You also must indicate on each homework with whom you have collaborated.
Late Policy
- You can use 7 late days, with up to 3 late days per assignment. Beyond 3 late days the assignment will not be counted at all.
- Once you have used all 7 late days, penalty is 25% for each additional late day.
- We will use your latest submission for grading and for calculating your late day usage.
- There is no bonus if you don’t use late days at all.
Regrade Policy
If you feel that we have made a mistake in grading your homework, please submit a regrading request on Gradescope and we will consider your request. Please note that regrading of a homework may cause your grade to go either up or down. Re-grade requests must be submitted no later than one week after the assignment is returned.
Project
The project will be carried out in groups of 2 to 3 people, and has four main parts: a proposal, a midway report, a final report, and a poster/oral presentation. The project is an integral part of this class, and is designed to be as similar as possible to researching and writing a conference-style paper.

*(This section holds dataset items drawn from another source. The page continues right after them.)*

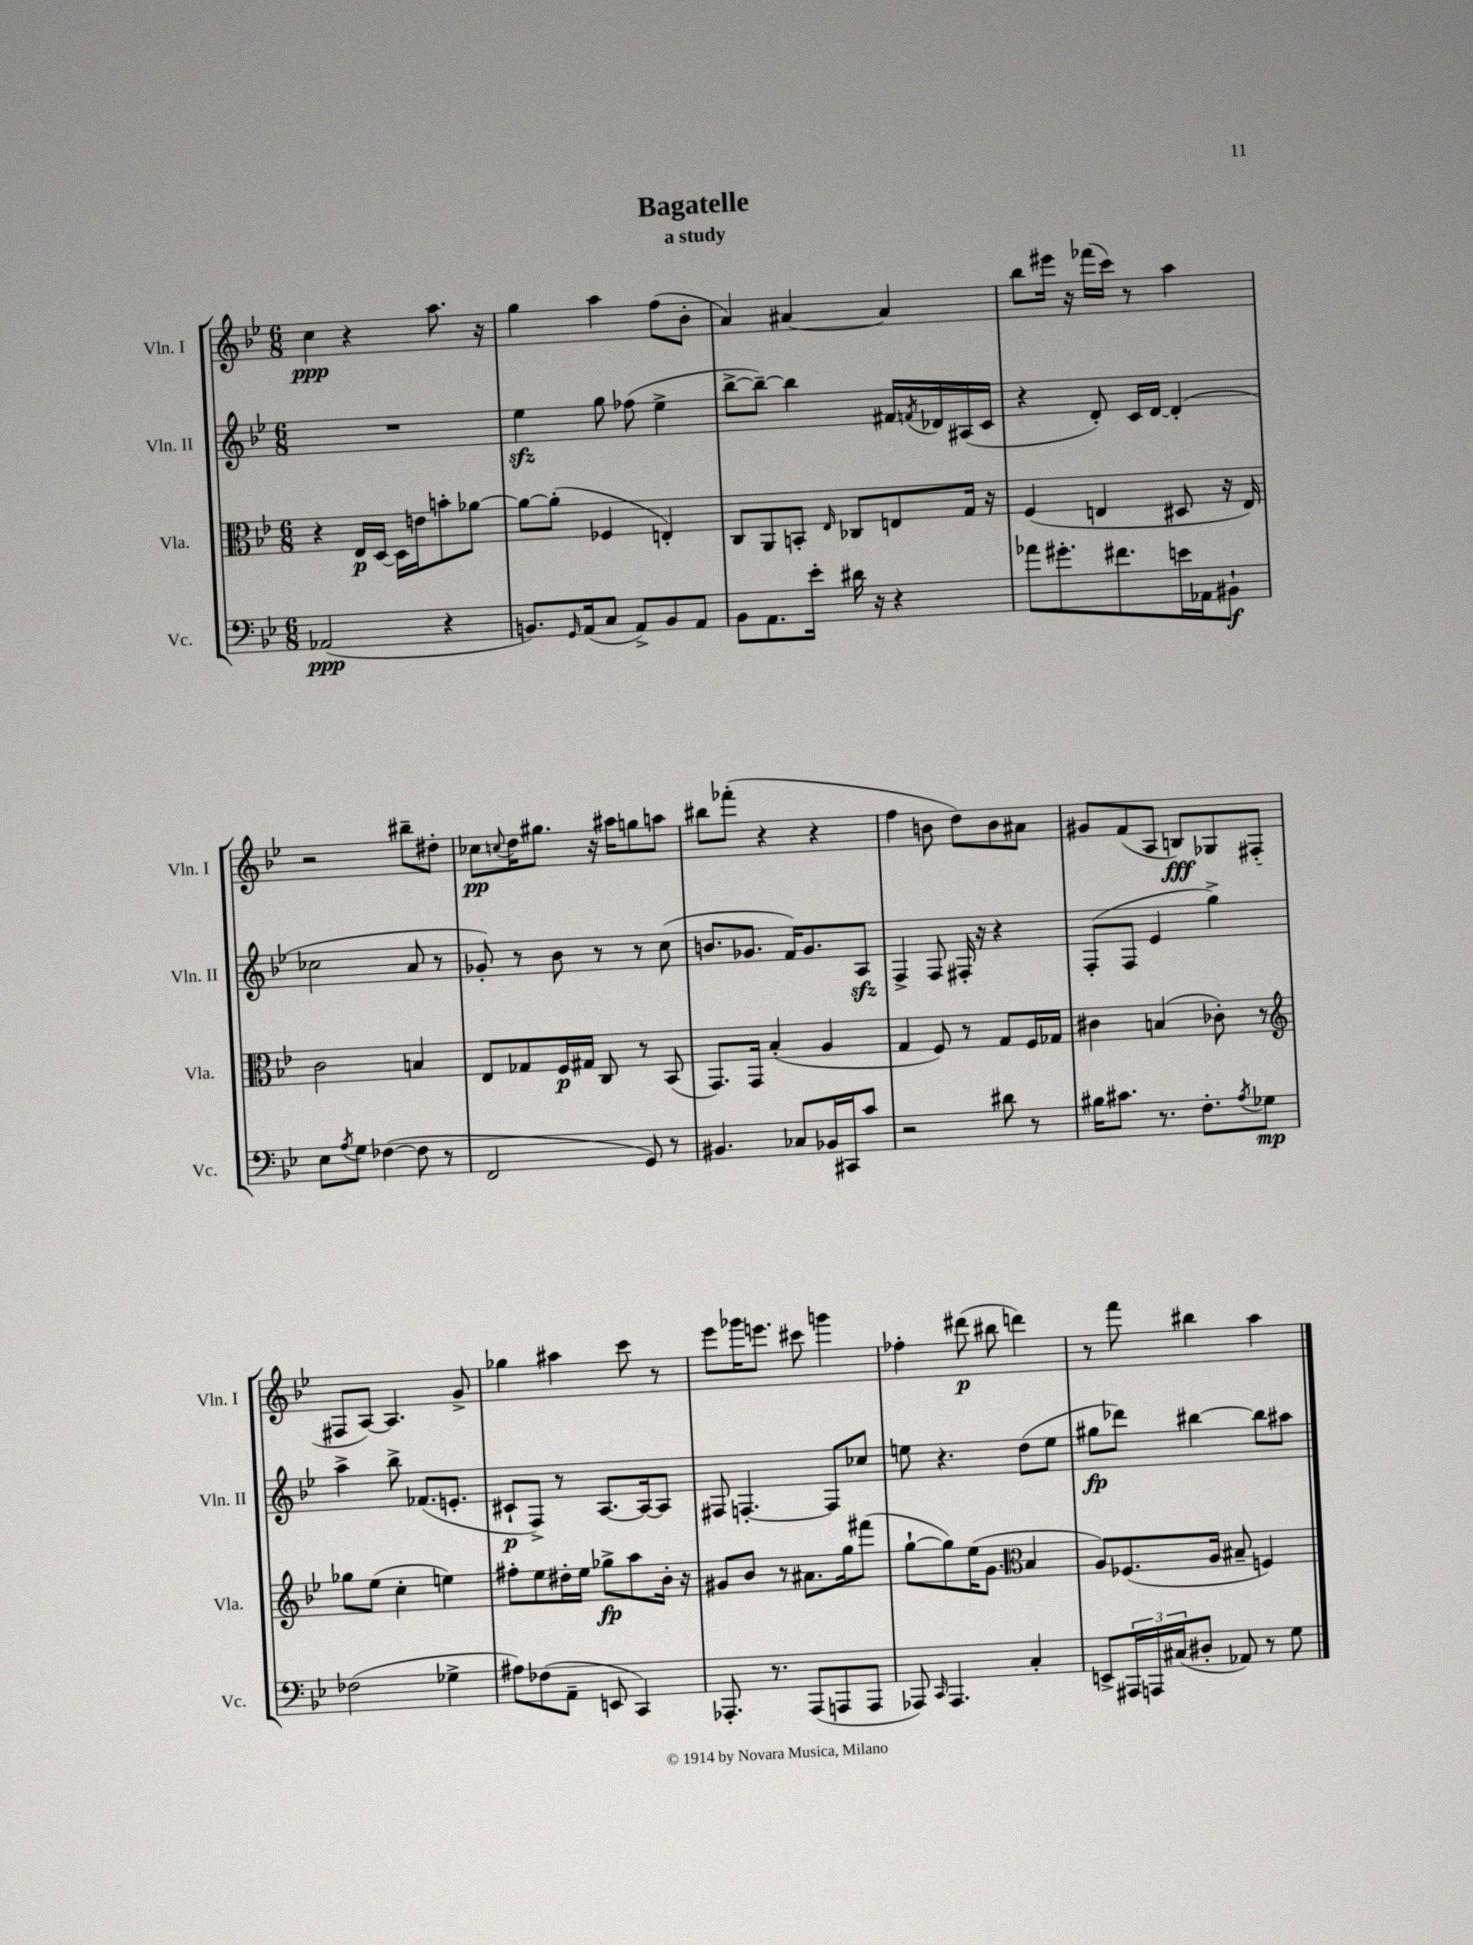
\header { title = "Bagatelle" subtitle = "a study" }
<<
\new StaffGroup <<
\new Staff = "s0" \with { instrumentName = "Vln. I" shortInstrumentName = "Vln. I" } {
    \clef treble \key bes \major \numericTimeSignature \time 6/8
    c''4\ppp r4 a''8. r16 |
    g''4 a''4 f''8( bes'8-. |
    a'4) ais'4~ ais'4 |
    bes''8 eis'''16 r16 fes'''16( c'''16) r8 a''4 |
    r2 bis''8-- dis''8-. |
    ces''8\pp \appoggiatura { c''8 } d''16 gis''8. r16 ais''16 g''8 a''8 |
    bis''8 fes'''8-.( r4 r4 |
    f''4 b'8 d''8) b'8 ais'8 |
    gis'8 f'8( a8 b8\fff) ges8 fis8-.( |
    fis8 a8~) a4. g'8-> |
    ges''4 ais''4 c'''8 r8 |
    ees'''8 ges'''16 e'''8. cis'''8 g'''4 |
    fes''4-. dis'''8\p( bis''8 d'''4) |
    r8 f'''8 bis''4 a''4 \bar "|." |
}
\new Staff = "s1" \with { instrumentName = "Vln. II" shortInstrumentName = "Vln. II" } {
    \clef treble \key bes \major \numericTimeSignature \time 6/8
    R2. |
    ees''4\sfz g''8 fes''8( ees''4-> |
    bes''8~-> bes''8~--) bes''4 fis'16 \acciaccatura { f'8 } des'16 ais16( c'16 |
    r4 d'8-.) c'16 d'16~ d'4-.( |
    ces''2 a'8 r8 |
    ges'8-.) r8 bes'8 r8 r8 c''8( |
    b'8. ges'8. f'16) ges'8. a8\sfz |
    f4-> f8 fis16-. r16 r4 |
    f8-.( f8 ees'4 g''4->) |
    a''4-> bes''8-> fes'8.( e'8.-. |
    cis'8-!\p f8->) r8 a8.~ a16~ a8 |
    fis8 f4.~-. f8 ces''8 |
    e''8 r4. d''8( e''8 |
    gis''8\fp des'''8) bis''4~ bis''8 ais''8 \bar "|." |
}
\new Staff = "s2" \with { instrumentName = "Vla." shortInstrumentName = "Vla." } {
    \clef alto \key bes \major \numericTimeSignature \time 6/8
    r4 ees16\p d16~ d16 e'16 b'8-. aes'8~ |
    aes'8~ aes'8-.( fes4 e4-.) |
    c8 a,8 b,8-. \grace { ees16 } ces8 e8 g16 r16 |
    f4( e4 dis8 r16 e16) |
    c'2 b4 |
    ees8 ges8 f16\p gis16 c8 r8 bes,8( |
    g,8.) g,16 bes4-.( a4 |
    g4 f8) r8 g8 f16 ges16 |
    cis'4 b4( ces'8-.) r8 |
    \clef treble ges''8 ees''8( c''4-. e''4) |
    fis''8-. ees''8 dis''16-. ees''16 ges''8->\fp a''8 bes'16-. r16 |
    gis'8 bes'8 r8 ais'8. g''16 fis'''8( |
    g''8~-! g''8) ees''16( g'8. \clef alto bes4 |
    a8) fes8.( a16 bis8-- f4) \bar "|." |
}
\new Staff = "s3" \with { instrumentName = "Vc." shortInstrumentName = "Vc." } {
    \clef bass \key bes \major \numericTimeSignature \time 6/8
    aes,2\ppp( r4 |
    b,8.) \grace { g,16 } a,16( c8 a,8->) b,8 a,8 |
    bes,8 a,8. ees'16-. dis'16 r16 r4 |
    aes'8 gis'8.-. fis'8. e'16 aes,16 bis,8-!\f |
    ees8 \acciaccatura { a8 } g8 fes4~( fes8 r8 |
    f,2 g,8) r8 |
    bis,4. ces8 bes,16 cis,16 c'8 |
    r2 dis'8 r8 |
    bis16 cis'8. r8. f8.-. \acciaccatura { a8 } ges8\mp |
    fes2( ges4-> |
    ais8) fes8( a,8-- e,8 c,4) |
    aes,,8.-. r8. aes,,8( a,,8 a,,8 |
    aes,,8) \grace { c,16 } aes,,4. c4-. |
    e,8-> \tuplet 3/2 { ais,,16 a,,16 cis16( } dis8-. aes,8) r8 g8 \bar "|." |
}
>>
>>
\layout { \context { \Score \remove "Bar_number_engraver" } }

Please see the project page for more information about the final project.
Auditing
Audits are not permitted.
Use of AI is not permitted
This course assumes that all work submitted by students will be generated by the students themselves, working individually or in groups as directed by assignment instructions. Students should not have another person/entity do the writing of any portion of an assignment for them, which includes hiring a person or a company to write assignments and using artificial intelligence tools like ChatGPT and Copilot.
Related Courses
Past offerings of 670 at UMass
- Fall 2022, Instructor: Subhransu Maji
- Fall 2020, Instructor: Subhransu Maji
- Fall 2019, Instructor: Subhransu Maji
- Fall 2018, Instructor: Subhransu Maji
Related courses at UMass
- 682: Neural Networks: A Modern Introduction (Fall 2023)
- 689: Machine Learning (Spring 2023)
- 674: Intelligent Visual Computing (Spring 2024)
- 373: Introduction to Computer Graphics (Spring 2024)
- 370: Introduction to Computer Vision (Spring 2024)
Accommodation Statement
The University is committed to providing an equal educational opportunity for all students. If you have a documented physical, psychological, or learning disability on file with Disability Services (DS), you may be eligible for reasonable academic accommodations to help you succeed in this course. If you have a documented disability that requires an accommodation, please notify me within the first two weeks of the semester so that we may make appropriate arrangements.
Academic Honesty
Since the integrity of the academic enterprise of any institution of higher education requires honesty in scholarship and research, academic honesty is required of all students. Students are expected to be familiar with this policy and the commonly accepted standards of academic integrity (http://www.umass.edu/honesty).
Acknowledgements
This version of 670 relies heavily on Subhransu Maji’s 2022 offering. Many of the slides and homework assignments are based on excellent computer vision courses taught elsewhere by Svetlana Lazebnik, Alyosha Efros, Alexander Berg, Steven Seitz, James Hays, Charless Fowlkes, Kirsten Grauman and many others. Many thanks to Richard Szeliski for making the computer vision textbook available online for free.